PROBLEM REQUIREMENTS >> The data should be written out in full, exactly as it stands, and the pictures dropped.

[Collection entries]
Content starts
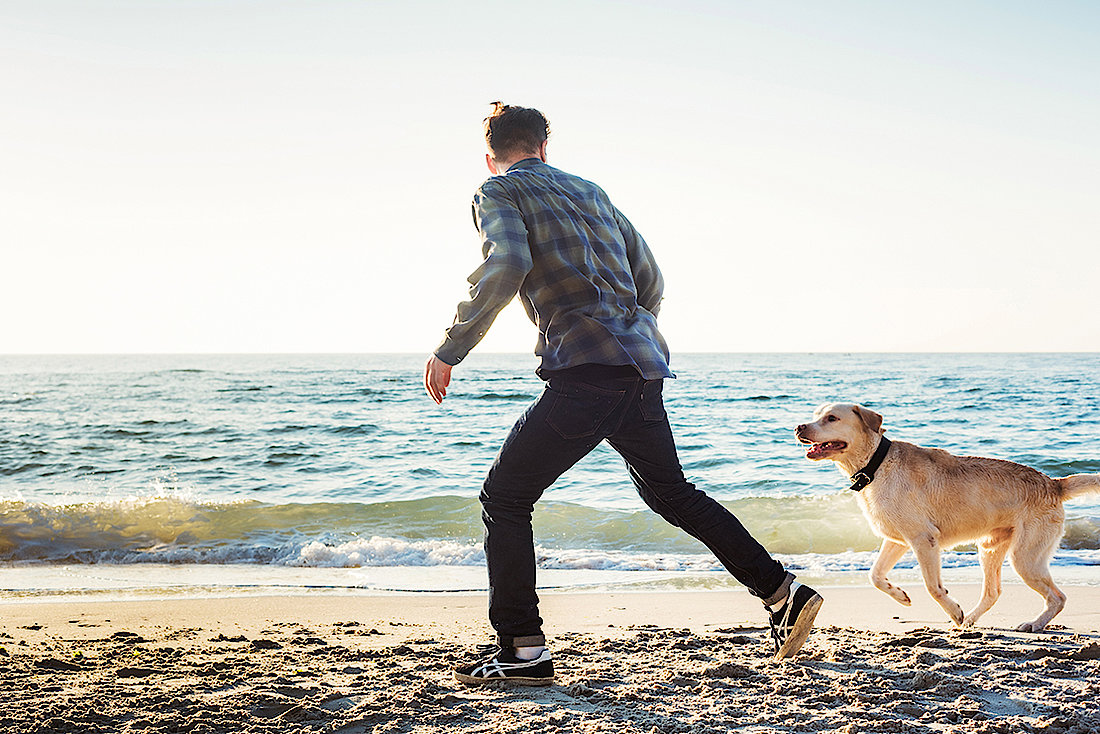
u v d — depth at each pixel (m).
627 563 7.46
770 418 23.88
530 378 51.78
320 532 9.02
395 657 3.54
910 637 3.91
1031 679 2.99
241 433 21.34
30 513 9.34
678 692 2.86
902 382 43.53
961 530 4.58
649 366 2.80
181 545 8.41
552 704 2.70
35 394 39.62
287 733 2.42
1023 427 21.05
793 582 3.25
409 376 59.97
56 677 3.12
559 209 2.84
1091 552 7.62
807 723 2.48
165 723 2.49
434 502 10.38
Content ends
RESULT OF THIS EXERCISE >>
u v d — depth at each pixel (m).
627 563 7.46
770 418 23.88
530 378 51.78
320 532 9.02
395 657 3.54
910 637 3.91
1031 679 2.99
241 433 21.34
30 513 9.34
678 692 2.86
902 382 43.53
961 530 4.58
649 366 2.80
181 545 8.41
552 704 2.70
35 394 39.62
287 733 2.42
1023 427 21.05
793 582 3.25
409 376 59.97
56 677 3.12
559 209 2.84
1091 552 7.62
807 723 2.48
165 723 2.49
434 502 10.38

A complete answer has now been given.